Машина словно в забор ткнулась. Большаков выпрыгнул из будки. Все повскакали, загремели автоматами и приборами. Ефрейтор Махарадзе заклинился в дверях со своим пультом управления огнем и яростно чертыхался. Колька спрыгнул последним, едва не разбив дальномер. Кто-то где-то кричал, кажется, майор Клыковский, но слова его застревали в шуме ветра, как в вате. Из соседних машин, развернувшихся в боевой порядок, сыпались огневики и с веселым гиканьем разводили станины. Колька подхватил дальномер и устремился к командирскому газику. Два раза он, поскользнувшись, падал на снег. Наконец из белесого мрака стремительно вынырнул майор Клыковский. Как из-под земли вырос ефрейтор Махарадзе, ловко собрал столик и укрепил на нем свой пульт. В долговязом нескладном солдате Колька с трудом узнал Цветкова. Родион деревенеющими пальцами привинчивал к рации антенну. Ларин помогал ему настроить частоту. Оттого, что у Родиона было такое тревожно-сосредоточенное лицо, Кольке вдруг стало хорошо и спокойно. Захотелось быстрее показать Цветкову, что он, рядовой Фомин, с этими обстоятельствами уже знаком.

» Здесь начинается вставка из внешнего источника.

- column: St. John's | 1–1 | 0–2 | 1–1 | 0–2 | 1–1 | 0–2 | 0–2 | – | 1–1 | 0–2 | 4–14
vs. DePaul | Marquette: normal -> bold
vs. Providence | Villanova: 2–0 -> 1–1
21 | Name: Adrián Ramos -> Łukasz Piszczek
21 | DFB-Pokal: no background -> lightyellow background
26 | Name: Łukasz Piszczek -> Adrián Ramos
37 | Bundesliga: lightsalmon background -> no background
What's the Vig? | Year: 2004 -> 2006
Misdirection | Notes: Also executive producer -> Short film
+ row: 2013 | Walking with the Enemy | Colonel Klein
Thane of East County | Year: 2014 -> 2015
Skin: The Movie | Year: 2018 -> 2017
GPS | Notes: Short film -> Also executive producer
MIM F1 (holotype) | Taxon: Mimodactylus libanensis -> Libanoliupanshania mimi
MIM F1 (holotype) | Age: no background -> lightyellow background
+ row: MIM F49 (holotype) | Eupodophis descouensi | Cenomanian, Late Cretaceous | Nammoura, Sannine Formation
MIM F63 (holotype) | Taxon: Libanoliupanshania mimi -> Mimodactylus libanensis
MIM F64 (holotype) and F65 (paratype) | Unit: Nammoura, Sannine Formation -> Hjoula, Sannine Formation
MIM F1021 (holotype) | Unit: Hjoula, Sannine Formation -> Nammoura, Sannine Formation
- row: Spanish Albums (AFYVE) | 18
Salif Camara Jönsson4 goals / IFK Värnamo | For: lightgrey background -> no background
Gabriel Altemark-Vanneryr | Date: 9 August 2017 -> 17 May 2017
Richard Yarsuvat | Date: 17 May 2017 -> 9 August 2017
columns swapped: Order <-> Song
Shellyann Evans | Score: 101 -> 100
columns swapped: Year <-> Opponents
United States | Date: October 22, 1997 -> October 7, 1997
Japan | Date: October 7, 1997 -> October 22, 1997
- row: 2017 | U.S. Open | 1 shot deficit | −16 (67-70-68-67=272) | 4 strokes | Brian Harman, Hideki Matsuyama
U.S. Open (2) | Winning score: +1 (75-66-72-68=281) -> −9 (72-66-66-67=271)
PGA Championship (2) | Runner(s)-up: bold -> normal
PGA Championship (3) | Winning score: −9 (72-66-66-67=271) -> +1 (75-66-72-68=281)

Через несколько минут объявили отбой — командир полка остался доволен вторым дивизионом. Солдаты хлынули по машинам. Родион подбежал к Кольке и спросил:

— Ты где пристроился?

— В штабной будке, — смутился Колька.

— Недурно. Еще местечко найдется?

Колька растерянно покосился на Большакова, который зачем-то остановился возле них, и пожал плечами.

— Найдется, Цветков, — усмехнулся замкомвзвода. — Приходи к нам. Теплее будет.

Увидев в дверях Родиона, сержант Ларин недовольно присвистнул.

— Куда еще девятого? И так-то ногой не шевельнешь…

— Затихни, Глеб. С профессором веселее. Он стихи нам почитает, — лукаво прищурился Большаков.

— Ну уж! Веселья от него, как от этой печки. Он уже три месяца меня веселит…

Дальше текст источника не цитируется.